CNA Earns Top Spot in National UAS Competition
CNA has won a national award for securing unmanned aircraft systems (UAS) from cybersecurity threats. This week, the National Institute of Standards and Technology announced that CNA won all three stages of the First Responder UAS Triple Challenge 3.3: Shields Up! Securing Public Safety UAS Navigation and Control Challenge. The purpose of the Shields Up Challenge is to explore and advance the cybersecurity of UAS technology to support first responders in their missions.

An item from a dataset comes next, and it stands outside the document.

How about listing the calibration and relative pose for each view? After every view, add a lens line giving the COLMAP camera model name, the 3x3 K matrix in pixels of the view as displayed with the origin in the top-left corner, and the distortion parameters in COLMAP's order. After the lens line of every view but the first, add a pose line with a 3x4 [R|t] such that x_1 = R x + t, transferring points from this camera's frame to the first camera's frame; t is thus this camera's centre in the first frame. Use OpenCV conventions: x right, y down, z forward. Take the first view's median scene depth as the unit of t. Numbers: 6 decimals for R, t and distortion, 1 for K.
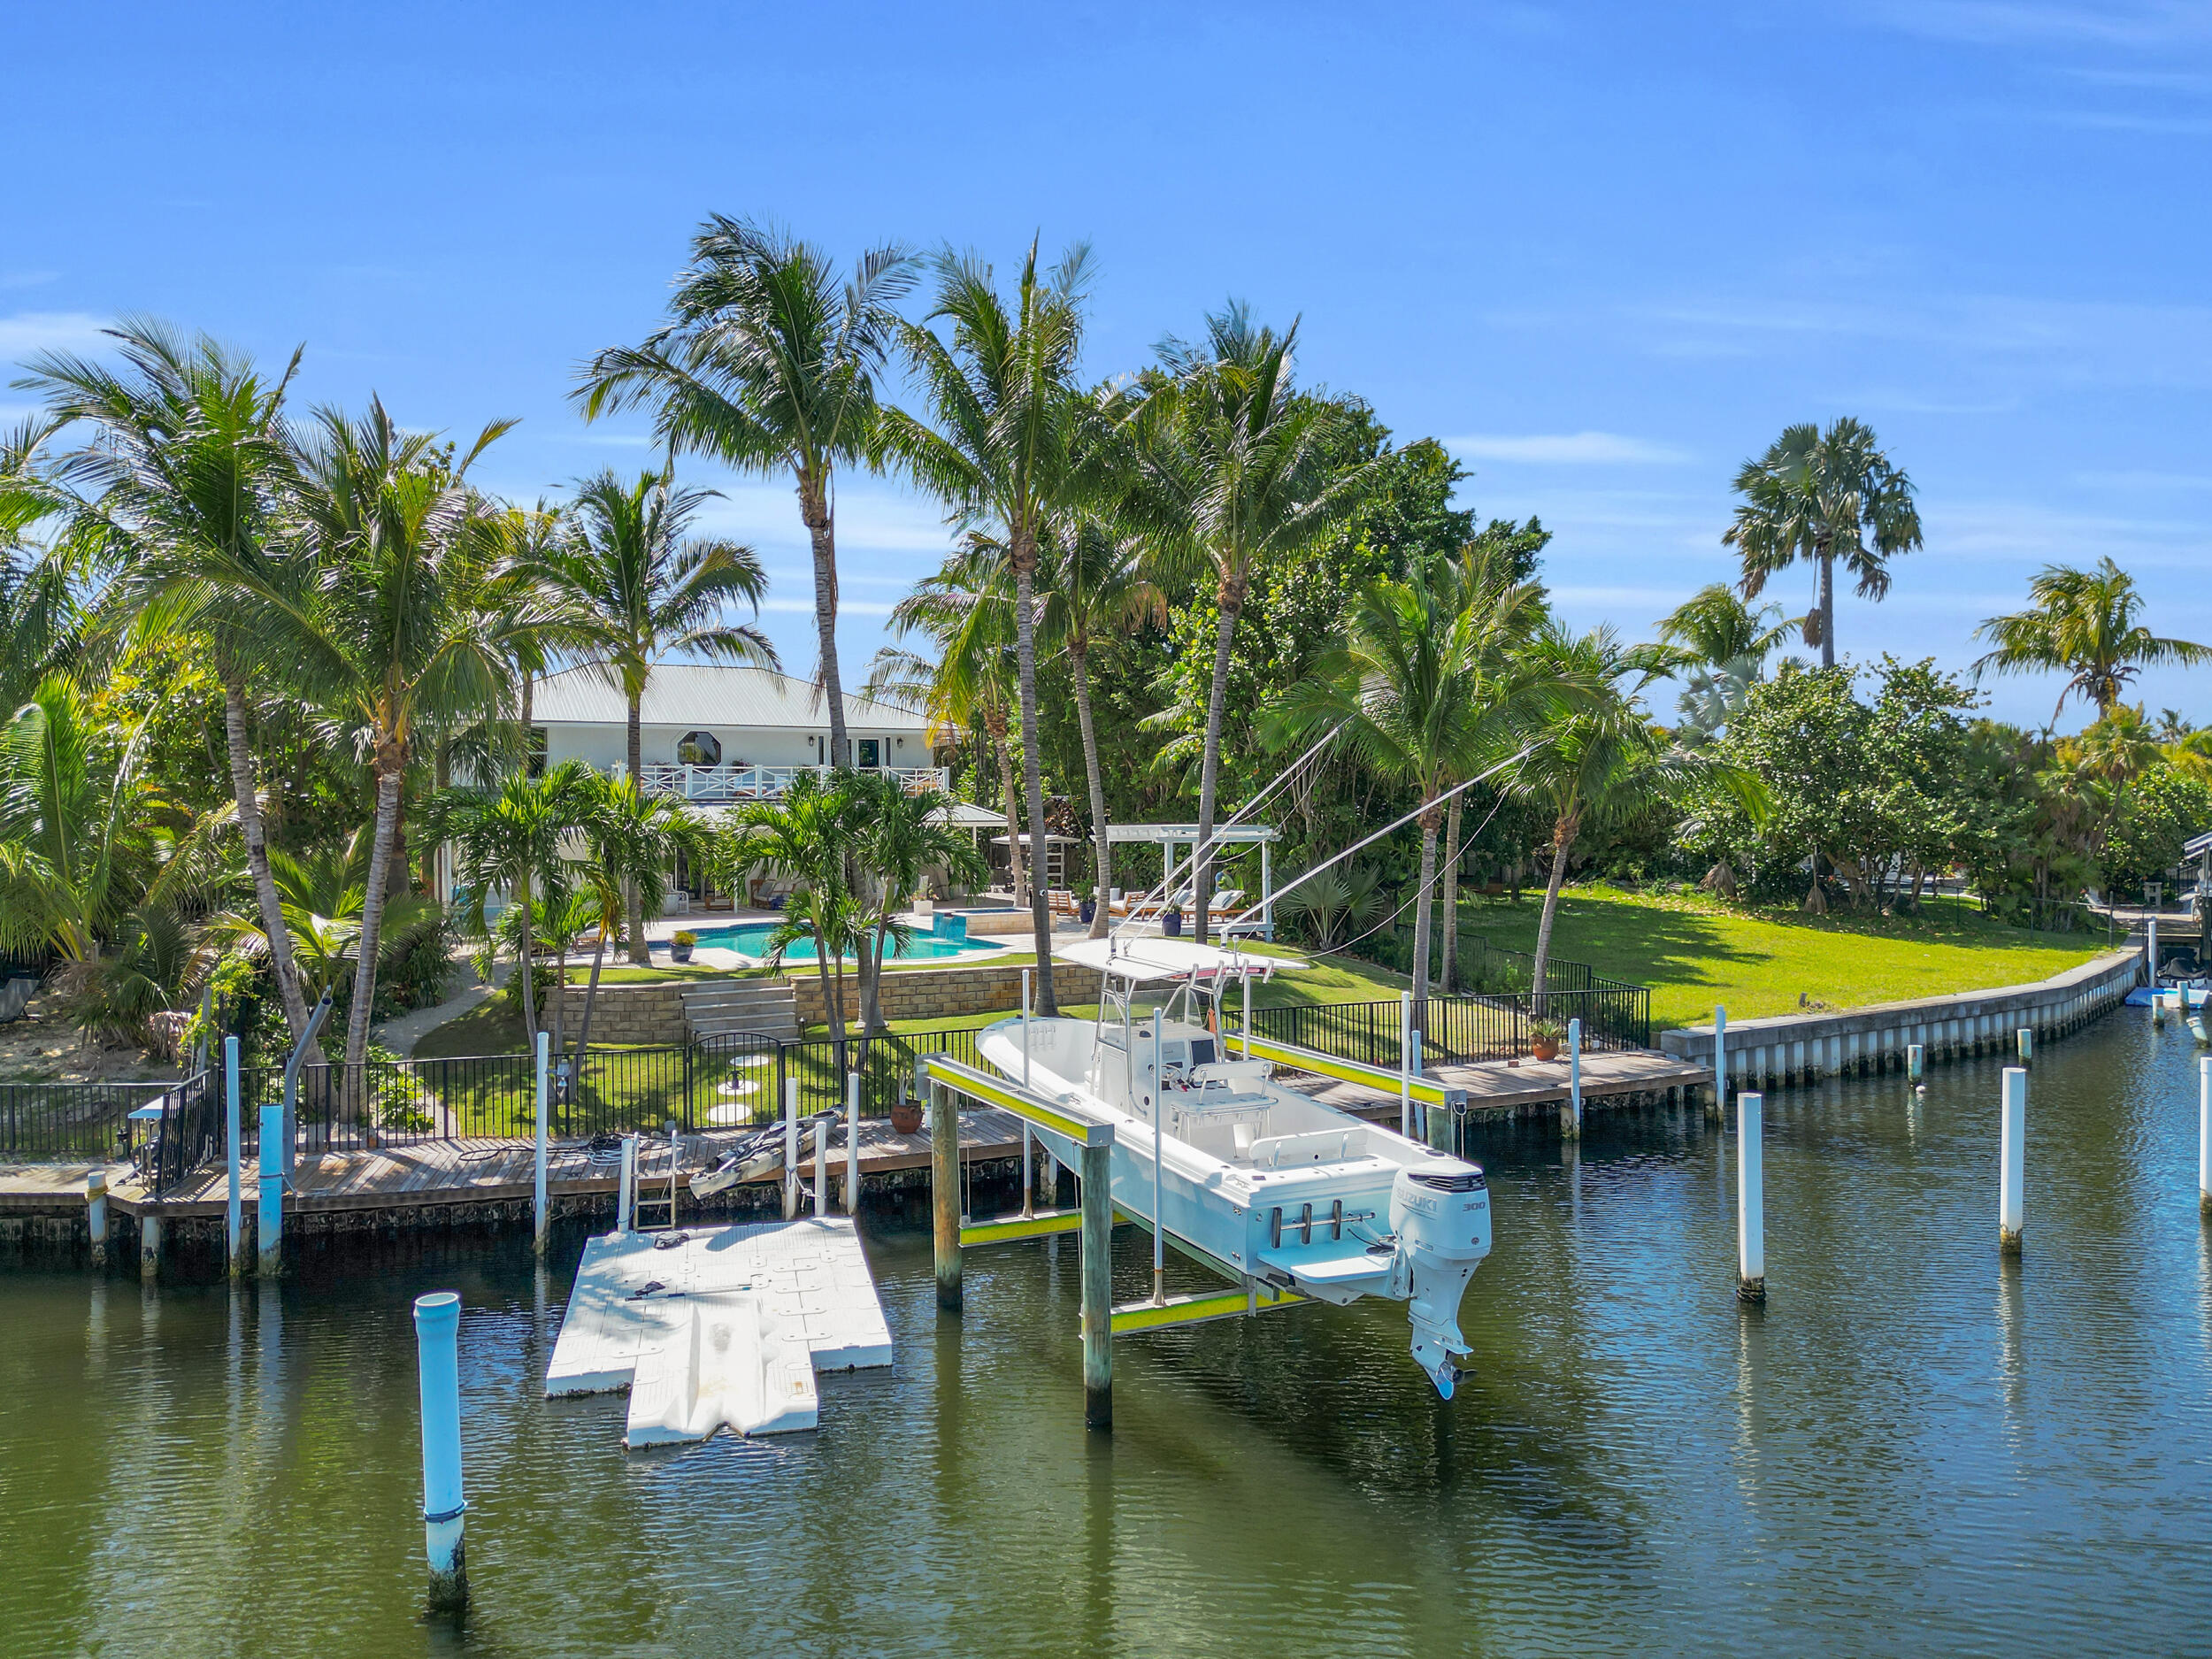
lens RADIAL K [[1556.6, 0, 1106.0], [0, 1556.6, 829.5], [0, 0, 1]] dist [0.096451, -0.094832]
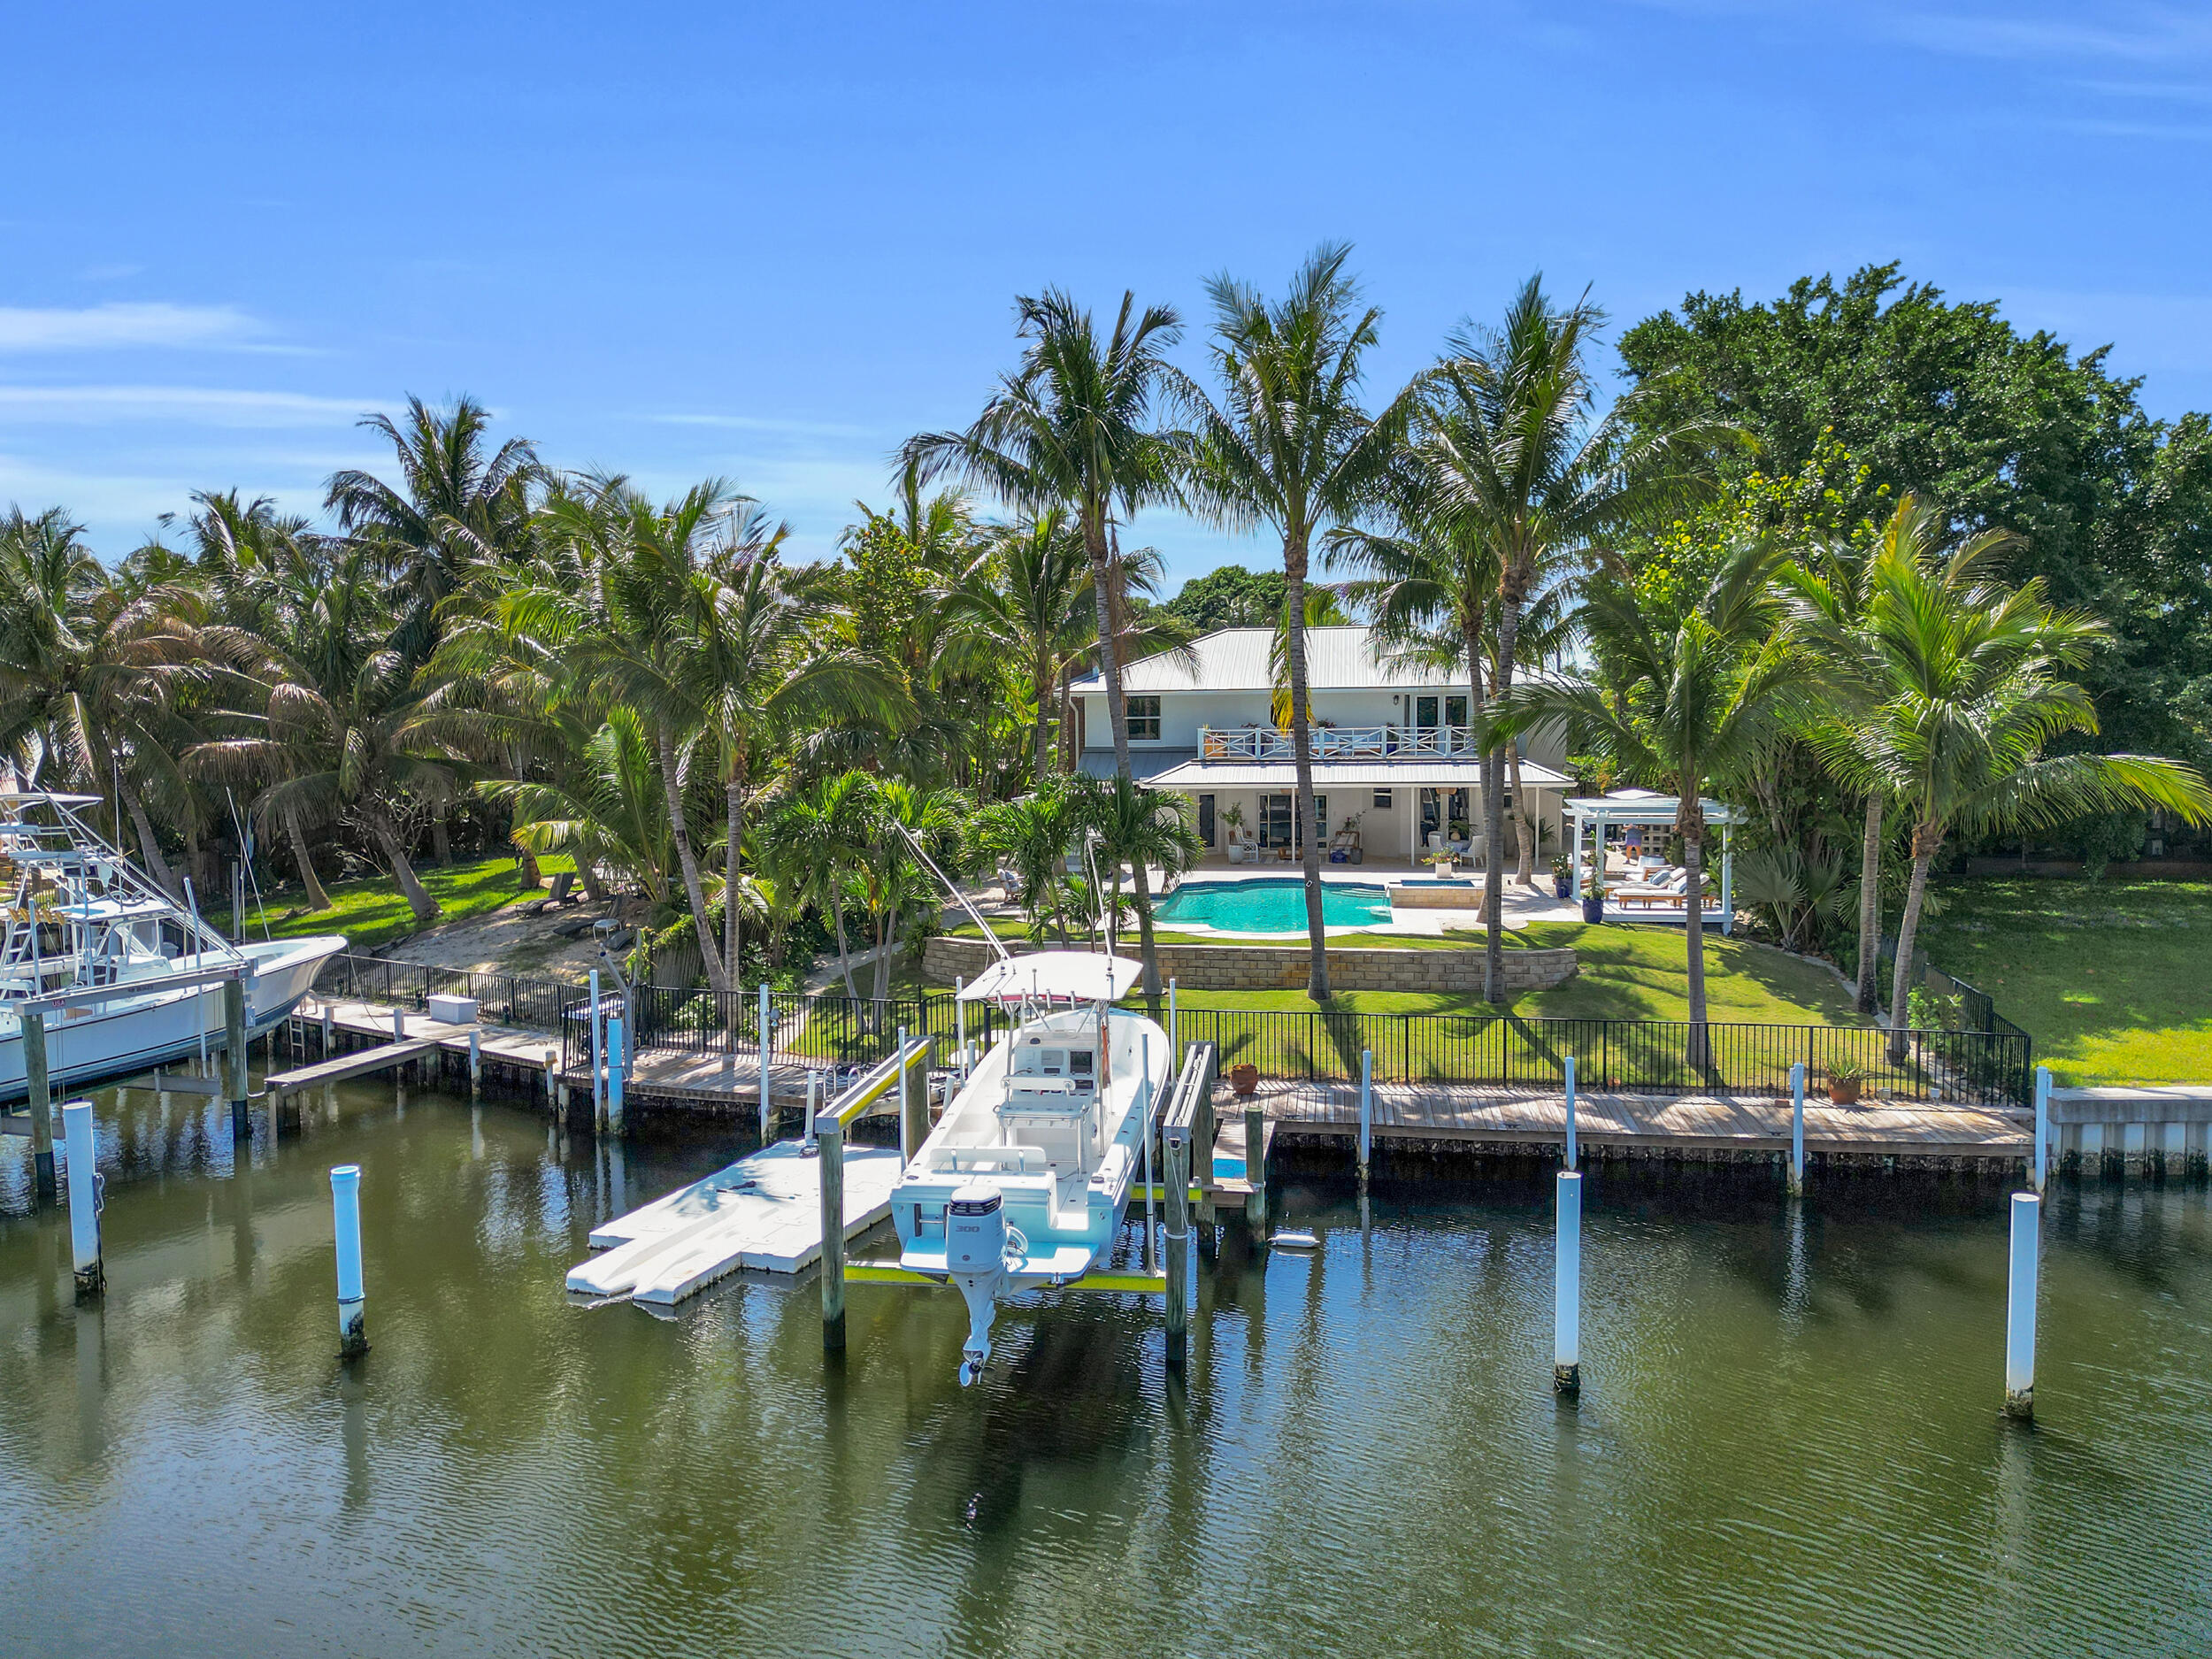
lens RADIAL K [[1556.6, 0, 1106.0], [0, 1556.6, 829.5], [0, 0, 1]] dist [0.096451, -0.094832]
pose [[0.829297, 0.036851, -0.557592, 0.505863], [-0.004614, 0.998241, 0.059112, -0.067465], [0.558789, -0.046448, 0.828008, 0.052423]]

"This challenge was a spectacular opportunity for us to show ingenuity and cybersecurity skills to solve threats and vulnerabilities associated with UAS," said Halleh Seyson, Vice President of CNA's Enterprise Systems Data Analysis division. "I am so proud of our team who brilliantly drew attention to a subtle but extremely important cybersecurity threat, developed the concept, prototyped the solution, and conducted an impressively seamless live presentation regardless of numerous hurdles they faced!"
All UAS must maintain controlled flight and successful navigation in order to complete their missions. A UAS that is hijacked by a malicious attacker not only jeopardizes public safety missions but also compromises expensive life-saving equipment. Challenge 3.3 focused on the navigation and control aspects of a UAS, with the submissions required to illustrate an attack that compromised either the navigation or control of a UAS flight.
CNA's submission focused on protecting state and local first responders as they deploy UAS for law enforcement, firefighting, or other emergency services. The mission that CNA addressed was a scenario involving a UAS in pursuit of an armed individual who had fled a crime scene. The team worked to identify critical vulnerabilities resulting from poor cybersecurity practices that could allow hackers to infiltrate and exploit the systems. Many UAS systems are sold out of the box with several default settings that must be updated by the end user. If such settings remain unchanged, hackers can easily compromise the UAS due to the public nature of these settings. The team's attack and countermeasure systems highlight this fact and illustrate that a malicious attacker can take control using seemingly benign default settings.
CNA partnered with RIIS, a software company that develops mobile applications for drones. CNA has been invited by NIST to present the winning solution during a public safety broadband stakeholder meeting in San Diego in June.